Technology has made it so easy for us to be connected and to be workaholics. However, there comes a time when slowing down is necessary. Sure, it is much easier said than done. But there’s a saying, “The graveyard is full of indispensable people ... or, oops, people that just thought they were.” So, it is time to stop and make time for ourselves, our families and our friends. But slowing down takes great discipline.
Here are ideas to consider:
- Schedule time (and stick to it) to spend with family and friends. Take personal inventory of who is in your life and if they feel valued. Do they have the time with you that they deserve? Will you look back in twenty years and wish you kissed someone more or spent the afternoon at the park more, or will you be so grateful you answered all those emails in one sitting?
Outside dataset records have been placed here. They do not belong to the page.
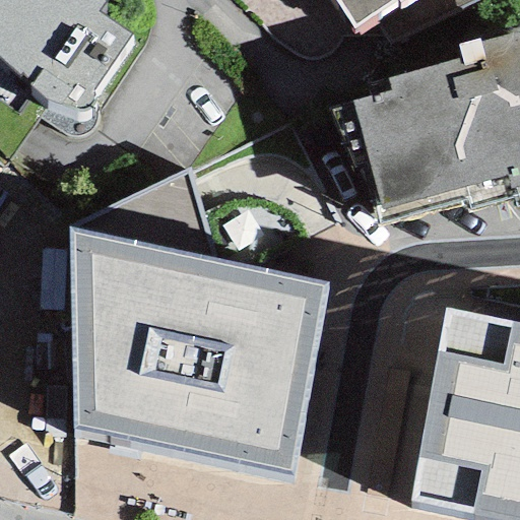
[(0,0),(0,60),(28,84),(45,101),(70,109),(79,111),(86,110),(91,106),(93,100),(92,91),(130,35),(98,11),(106,2),(102,0),(0,0)]
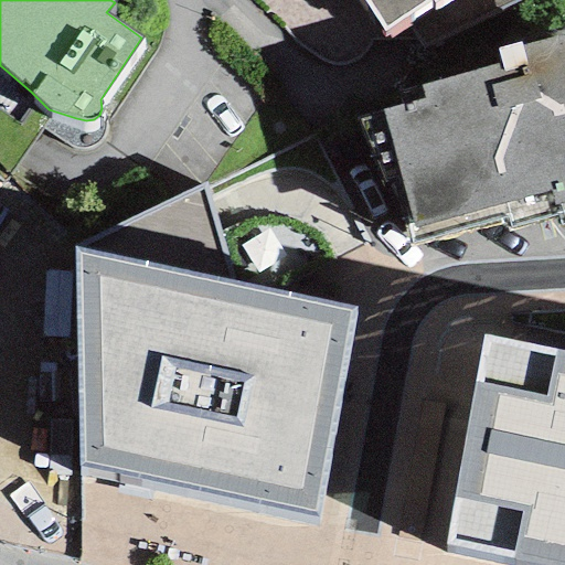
[(316,0),(281,0),(304,41),(331,27),(316,0)]
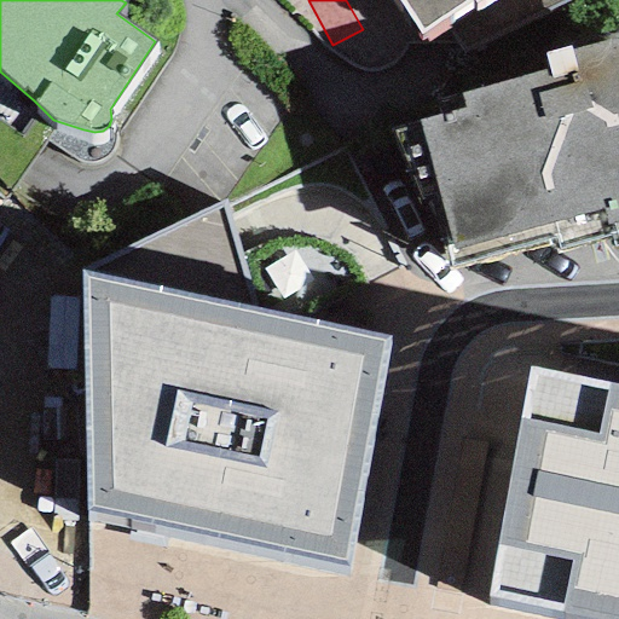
[(475,6),(482,0),(398,0),(421,34),(472,1),(475,6)]
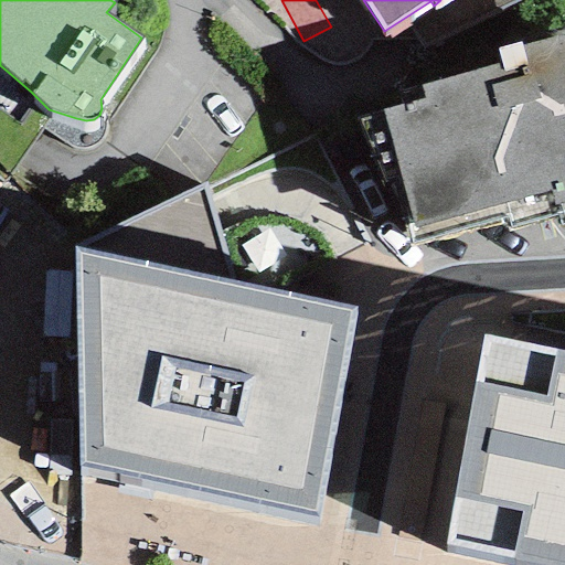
[(382,110),(414,224),(406,226),(412,243),(505,217),(509,231),(556,219),(560,231),(564,228),(564,30),(519,43),(519,42),(497,49),(500,63),(420,86),(424,98),(382,110)]
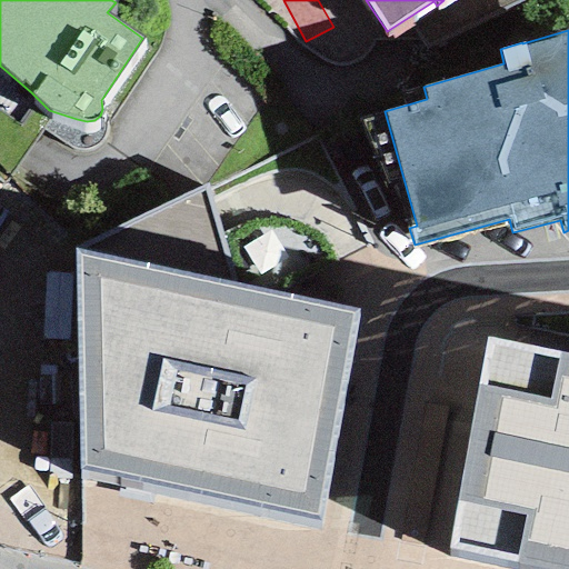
[(208,182),(76,248),(81,468),(319,517),(357,310),(236,283),(208,182)]
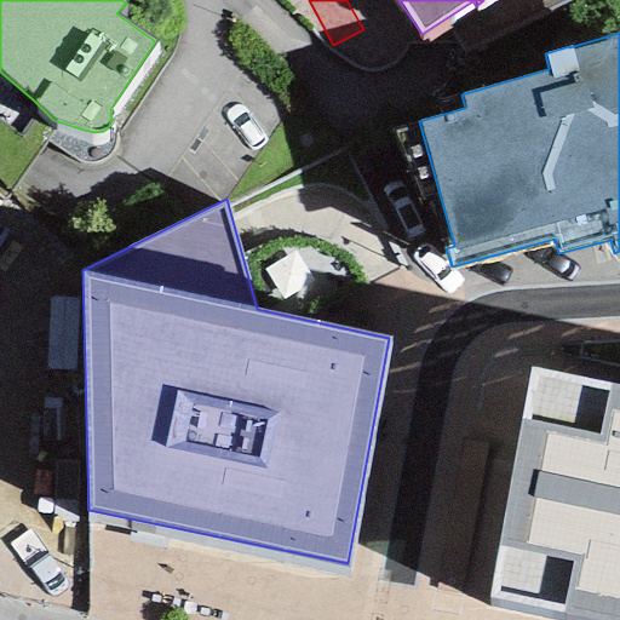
[(489,598),(596,619),(619,619),(619,389),(528,371),(489,598)]
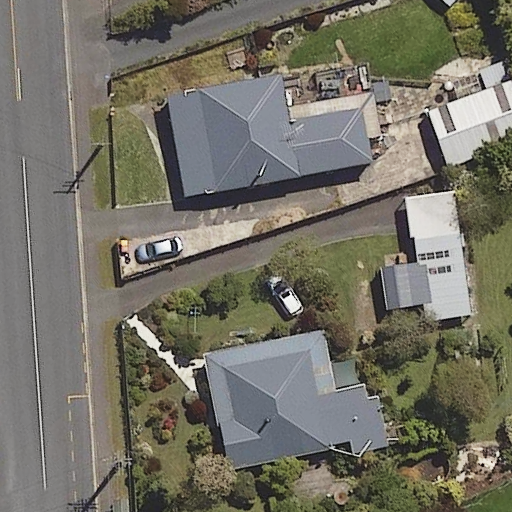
[(456,0),(434,0),(446,11),(456,0)]
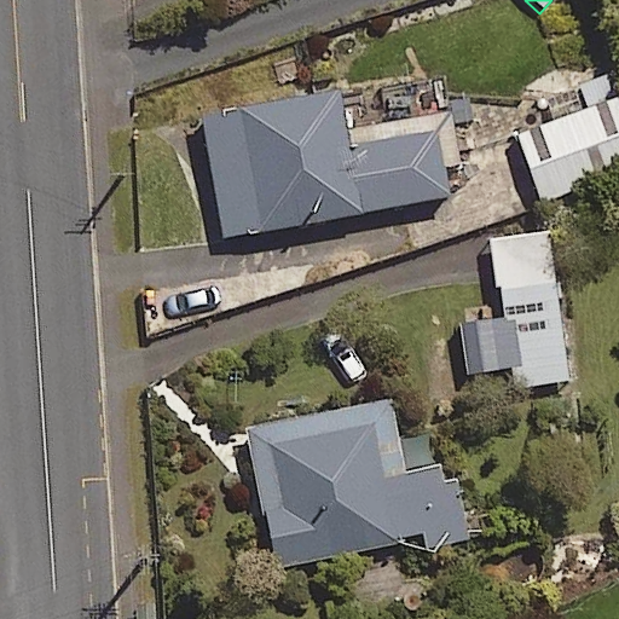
[(618,129),(597,62),(573,70),(578,87),(538,100),(545,123),(516,133),(539,202),(618,175),(618,129)]
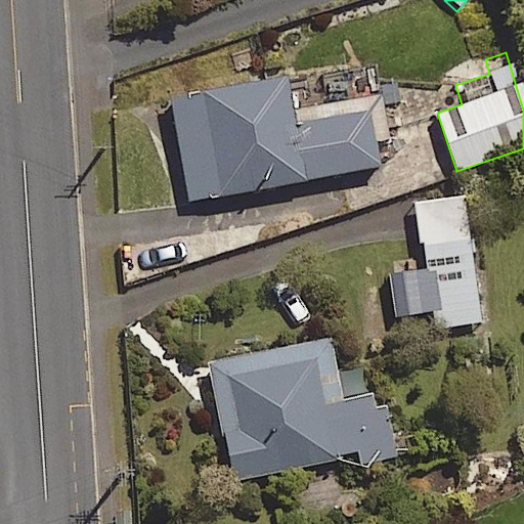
[(292,119),(284,77),(169,98),(189,203),(379,166),(366,104),(292,119)]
- Take a vacation ... a real vacation. Leave the computer at home and put the Blackberry in the safe deposit box. The Sheraton in Chicago has made headlines with its program of checking in Blackberries and therefore creating instant detox. Perhaps you can create your own program.
- Learn how to delegate. Sure we all feel like if we do the project at hand, it is done the best way; it is done right. But how does that help us or the people we’re supposed to be training? Go ahead and turn some projects over! If you need help delegating, start slow and eventually it will become easier and easier.
- Be healthy. Take some time for a walk in the morning, whether outside or on the treadmill. Get the endorphins moving and also clear your mind. It puts things into perspective and gives you energy to do so.
- Read a book in the evenings. There are so many good books out there! When was the last time you lost yourself in someone else’s world? Even if it is just a chapter a night, discipline yourself to make the time.
If your workaholism is really bad, consider seeing a counselor. Some people work to avoid intimate relationships, close friendships or even just thinking about everyday situations. How many times have we heard, or even ourselves said, “I’m going to work, I need the distraction?” But remember: you don’t want to be one of those indispensable people in the graveyard!